Five days after we buried her, Grandma’s heart gave away. Hers was a quick and painless death, or so the sadhus in the temple told me.
I am now alone here. I miss you and wish you would join me again. You are my only family and friend. Please write back. Even if you don’t, I will keep writing, dreaming, and hoping that I will see you again, my dear cousin.
With all my love,
Preeti
I sat on my bed, staring into space for a very long time.
My mind had gone blank and my body had gone numb. When I finally came to, my muscles were stiff and I was still clenching Preeti’s letter—so tightly my fingertips had turned white.
Did I imagine all this?
I looked down at the letter in my hands. No, the words were still there in Preeti’s neat handwriting on her favorite pink paper.
It had been almost two years since I’d left Goa. I had two months to go before I’d have paid my dues for Mrs. Rao’s car damage. I looked up at my calendar. It seemed too long to wait to return home, to see Preeti again.
A tsunami of memories rushed in.
I remembered Preeti’s pretty eyes, her innocent face, and that brilliant mind of hers that impressed our teachers and even the school monitor. I remembered her funny hobby of collecting chocolate wrappers in her scrapbook diary, and how we’d curl up under the ratty old blanket on the sofa bed giggling over some silly joke or the other.
I remembered Aunty Shilpa’s sad but beautiful eyes, and how her face lit up whenever I’d read from a book. I remembered how much she’d tried to help us, how she’d always been there for us.
I recalled Grandma’s wrinkled old face as she’d stooped over the heavenly smell of her curry pot on the stone stove.

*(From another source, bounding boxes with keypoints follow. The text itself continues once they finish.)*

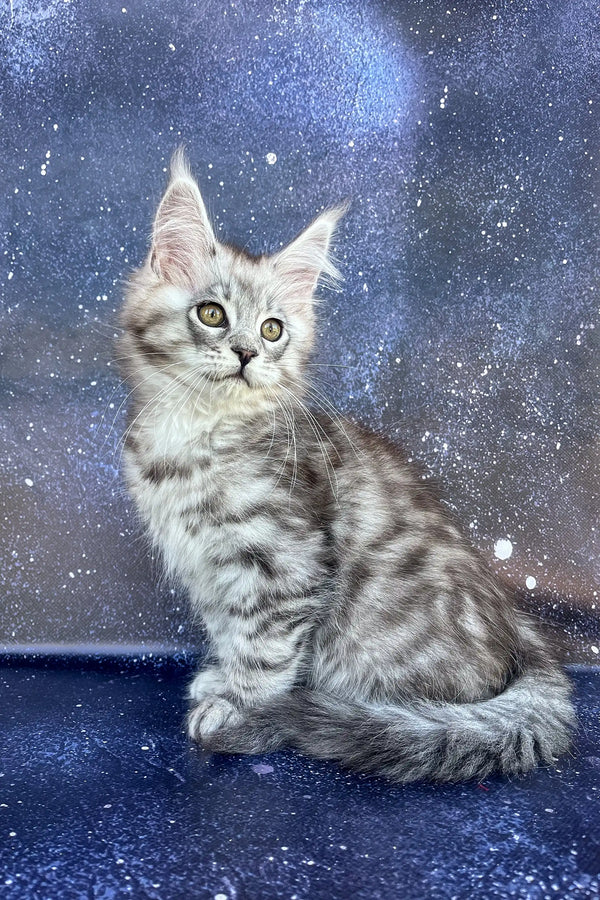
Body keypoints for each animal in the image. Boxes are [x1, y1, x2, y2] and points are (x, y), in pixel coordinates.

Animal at [118, 151, 576, 784]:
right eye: (212, 314)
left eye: (272, 330)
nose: (246, 354)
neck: (196, 433)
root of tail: (519, 642)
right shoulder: (207, 569)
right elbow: (232, 632)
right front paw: (221, 682)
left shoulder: (284, 565)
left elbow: (263, 650)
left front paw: (242, 711)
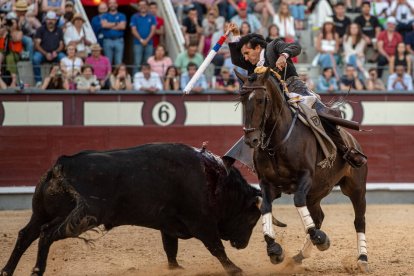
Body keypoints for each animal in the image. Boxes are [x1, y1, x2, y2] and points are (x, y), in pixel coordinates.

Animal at [0, 143, 262, 274]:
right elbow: (216, 247)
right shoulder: (201, 223)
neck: (213, 180)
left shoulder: (168, 224)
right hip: (81, 218)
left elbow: (170, 249)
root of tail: (61, 165)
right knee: (46, 235)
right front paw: (235, 269)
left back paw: (7, 270)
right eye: (252, 219)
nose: (243, 244)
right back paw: (36, 270)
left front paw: (175, 269)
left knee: (27, 234)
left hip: (44, 213)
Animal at [236, 68, 368, 272]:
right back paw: (299, 256)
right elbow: (265, 206)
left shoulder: (305, 177)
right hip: (316, 192)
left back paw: (362, 259)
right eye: (242, 99)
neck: (278, 143)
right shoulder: (267, 183)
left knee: (359, 220)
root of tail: (353, 141)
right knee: (318, 215)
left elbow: (297, 201)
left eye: (261, 99)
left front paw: (320, 238)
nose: (252, 140)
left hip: (356, 188)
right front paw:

Precious memories. They were my family, my only family.
The image of the dirty, drunk Kristadasa looming over me in the apartment corridor flashed across my mind. A wave of nausea washed over me. This was the life of horror Preeti was going through every day. And it was all because of me. Because I ran away like a coward.
I got up and walked unsteadily to the bathroom. I collapsed in front of the toilet and threw up.